■ Input material

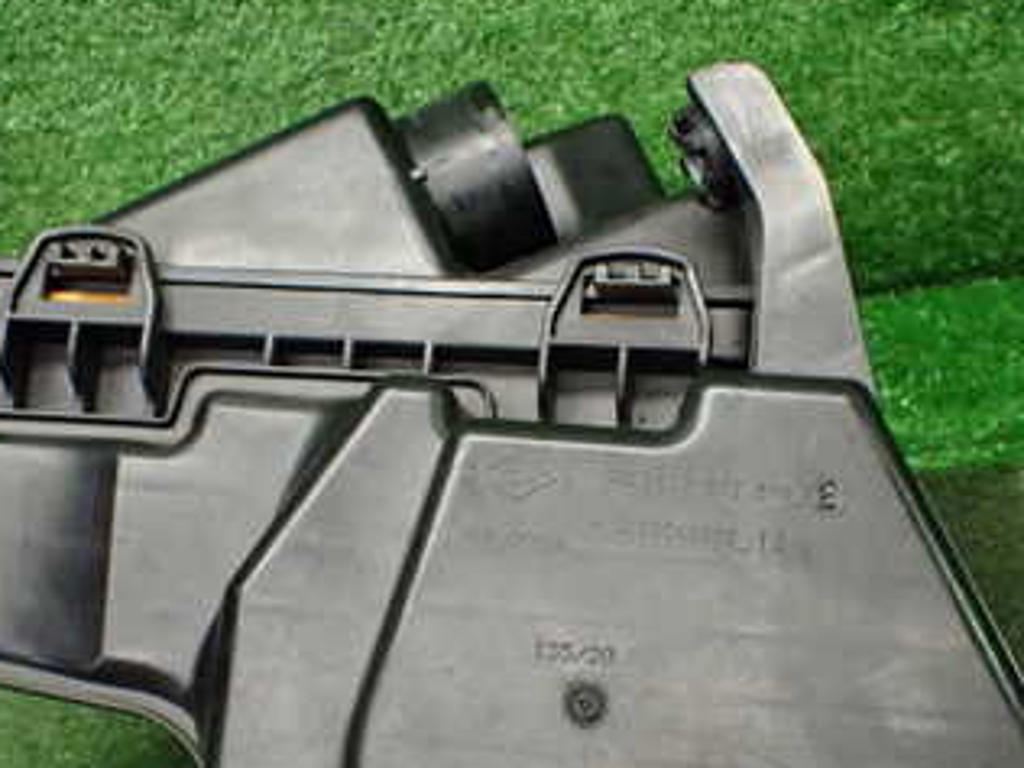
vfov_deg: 25.4
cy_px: 551
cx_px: 518
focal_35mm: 57
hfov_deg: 33.8
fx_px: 1686
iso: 800
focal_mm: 5.4
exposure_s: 1/125
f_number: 2.3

■ About this exercise
Each line of the data above is to be output exactly; the pictures are not to appear.

■ Exercise response
vfov_deg: 25.4
cy_px: 551
cx_px: 518
focal_35mm: 57
hfov_deg: 33.8
fx_px: 1686
iso: 800
focal_mm: 5.4
exposure_s: 1/125
f_number: 2.3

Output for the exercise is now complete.